=== 任務 A ===
請從記錄的開頭起,到含有「WAS: 8:36 -> 8:33」的那一行止,逐字照抄這些行,首尾兩行都包括在內。

=== 文章摘錄 ===
---

對於龐大的德國製造業來說,這是命運的急轉直下。過去20年間,當其他西方國家的工業崗位紛紛向亞洲轉移時,德國製造業曾是一片欣欣向榮。

德國曾大力押注製造業並在很長時間裡取得不俗的成績,究其原因,主要依靠四大引擎:自由開放的全球貿易、中國需求的激增、高效的國內勞動力,以及廉價的俄羅斯能源。

但現在這四大引擎都有些卡殼了。

貿易瓶頸、疫情和烏克蘭戰爭破壞了供應鏈,使得物價飛漲。

作為德國最大的貿易夥伴,中國經濟增長速度大幅放緩,勞動力步入老齡化並開始萎縮,靠投資驅動的經濟增長模式也達到了極限。

德國自己的勞動力也因為人口老齡化而可能在未來十年減少500萬左右。

俄羅斯先前大幅削減了通過「北溪」(Nord Stream)管道輸送到西歐的天然氣,德國能源危機由此加劇。自今年2月份俄羅斯入侵烏克蘭以來,天然氣一直被當做一種施壓策略。

德國幾十年來一直提倡使用俄羅斯石油和天然氣,這雖然節省了成本,但也讓德國患上依賴症。直到最近,在德國的天然氣、煤炭及石油消耗中,來自俄羅斯的進口比重分別佔到了55%、50%和35%。

---

=== 記錄內容 ===
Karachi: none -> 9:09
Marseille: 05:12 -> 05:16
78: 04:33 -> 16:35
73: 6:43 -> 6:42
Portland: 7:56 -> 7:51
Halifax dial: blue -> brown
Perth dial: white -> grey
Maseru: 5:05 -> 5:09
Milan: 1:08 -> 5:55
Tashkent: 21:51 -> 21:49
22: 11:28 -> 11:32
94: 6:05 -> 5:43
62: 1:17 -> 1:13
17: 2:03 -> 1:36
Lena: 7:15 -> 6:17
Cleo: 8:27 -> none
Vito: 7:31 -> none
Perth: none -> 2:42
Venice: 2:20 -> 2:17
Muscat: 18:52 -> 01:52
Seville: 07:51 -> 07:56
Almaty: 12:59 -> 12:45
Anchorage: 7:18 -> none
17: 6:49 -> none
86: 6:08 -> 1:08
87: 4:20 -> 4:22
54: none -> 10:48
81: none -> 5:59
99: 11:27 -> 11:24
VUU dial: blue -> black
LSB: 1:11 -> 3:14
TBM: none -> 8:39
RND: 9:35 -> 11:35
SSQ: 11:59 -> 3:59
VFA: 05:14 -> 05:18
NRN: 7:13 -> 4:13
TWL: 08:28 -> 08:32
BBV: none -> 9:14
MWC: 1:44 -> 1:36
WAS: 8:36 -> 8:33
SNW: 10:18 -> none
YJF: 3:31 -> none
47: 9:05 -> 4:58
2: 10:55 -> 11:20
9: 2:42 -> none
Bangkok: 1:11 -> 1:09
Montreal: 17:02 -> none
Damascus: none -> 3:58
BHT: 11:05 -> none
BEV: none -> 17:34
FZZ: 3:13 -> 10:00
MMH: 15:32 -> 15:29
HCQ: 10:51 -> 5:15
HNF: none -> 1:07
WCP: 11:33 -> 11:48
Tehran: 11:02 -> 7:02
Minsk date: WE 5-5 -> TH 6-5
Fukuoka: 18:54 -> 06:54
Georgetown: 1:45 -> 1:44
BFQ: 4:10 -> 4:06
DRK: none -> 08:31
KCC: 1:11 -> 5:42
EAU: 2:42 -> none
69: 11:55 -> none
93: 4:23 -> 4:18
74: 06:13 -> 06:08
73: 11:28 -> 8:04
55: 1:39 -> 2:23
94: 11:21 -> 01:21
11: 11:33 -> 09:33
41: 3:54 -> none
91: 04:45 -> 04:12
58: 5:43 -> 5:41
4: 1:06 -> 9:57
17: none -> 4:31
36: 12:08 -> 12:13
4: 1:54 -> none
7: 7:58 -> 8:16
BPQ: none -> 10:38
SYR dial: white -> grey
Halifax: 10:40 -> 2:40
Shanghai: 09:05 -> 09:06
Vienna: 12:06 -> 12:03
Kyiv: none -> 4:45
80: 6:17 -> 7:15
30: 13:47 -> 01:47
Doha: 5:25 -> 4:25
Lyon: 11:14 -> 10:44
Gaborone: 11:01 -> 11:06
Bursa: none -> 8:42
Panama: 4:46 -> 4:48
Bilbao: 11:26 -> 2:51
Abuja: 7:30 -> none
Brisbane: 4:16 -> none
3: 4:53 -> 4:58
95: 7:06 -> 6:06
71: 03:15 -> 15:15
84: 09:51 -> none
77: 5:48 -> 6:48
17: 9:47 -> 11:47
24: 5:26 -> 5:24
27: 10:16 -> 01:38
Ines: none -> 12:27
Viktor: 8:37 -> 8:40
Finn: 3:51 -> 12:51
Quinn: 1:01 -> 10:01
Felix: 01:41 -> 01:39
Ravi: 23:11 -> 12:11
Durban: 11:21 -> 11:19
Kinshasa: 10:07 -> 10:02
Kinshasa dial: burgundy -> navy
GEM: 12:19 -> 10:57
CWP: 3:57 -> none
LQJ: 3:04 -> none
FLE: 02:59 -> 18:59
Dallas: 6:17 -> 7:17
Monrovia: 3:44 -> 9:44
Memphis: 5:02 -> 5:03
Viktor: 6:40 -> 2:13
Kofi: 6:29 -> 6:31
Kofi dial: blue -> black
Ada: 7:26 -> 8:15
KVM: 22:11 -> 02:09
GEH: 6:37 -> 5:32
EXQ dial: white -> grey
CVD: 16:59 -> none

---

=== 任務 B ===
將關於德國製造業的摘錄中,從「作為德國最大的貿易夥伴,中國」開始、到「然氣一直被當做一種施壓策略。」結束的部分重寫一遍,並把其中的「天然氣」一律改成「燃氣」。

=== 練習答案 A ===
Karachi: none -> 9:09
Marseille: 05:12 -> 05:16
78: 04:33 -> 16:35
73: 6:43 -> 6:42
Portland: 7:56 -> 7:51
Halifax dial: blue -> brown
Perth dial: white -> grey
Maseru: 5:05 -> 5:09
Milan: 1:08 -> 5:55
Tashkent: 21:51 -> 21:49
22: 11:28 -> 11:32
94: 6:05 -> 5:43
62: 1:17 -> 1:13
17: 2:03 -> 1:36
Lena: 7:15 -> 6:17
Cleo: 8:27 -> none
Vito: 7:31 -> none
Perth: none -> 2:42
Venice: 2:20 -> 2:17
Muscat: 18:52 -> 01:52
Seville: 07:51 -> 07:56
Almaty: 12:59 -> 12:45
Anchorage: 7:18 -> none
17: 6:49 -> none
86: 6:08 -> 1:08
87: 4:20 -> 4:22
54: none -> 10:48
81: none -> 5:59
99: 11:27 -> 11:24
VUU dial: blue -> black
LSB: 1:11 -> 3:14
TBM: none -> 8:39
RND: 9:35 -> 11:35
SSQ: 11:59 -> 3:59
VFA: 05:14 -> 05:18
NRN: 7:13 -> 4:13
TWL: 08:28 -> 08:32
BBV: none -> 9:14
MWC: 1:44 -> 1:36
WAS: 8:36 -> 8:33

=== 練習答案 B ===
作為德國最大的貿易夥伴,中國經濟增長速度大幅放緩,勞動力步入老齡化並開始萎縮,靠投資驅動的經濟增長模式也達到了極限。

德國自己的勞動力也因為人口老齡化而可能在未來十年減少500萬左右。

俄羅斯先前大幅削減了通過「北溪」(Nord Stream)管道輸送到西歐的燃氣,德國能源危機由此加劇。自今年2月份俄羅斯入侵烏克蘭以來,燃氣一直被當做一種施壓策略。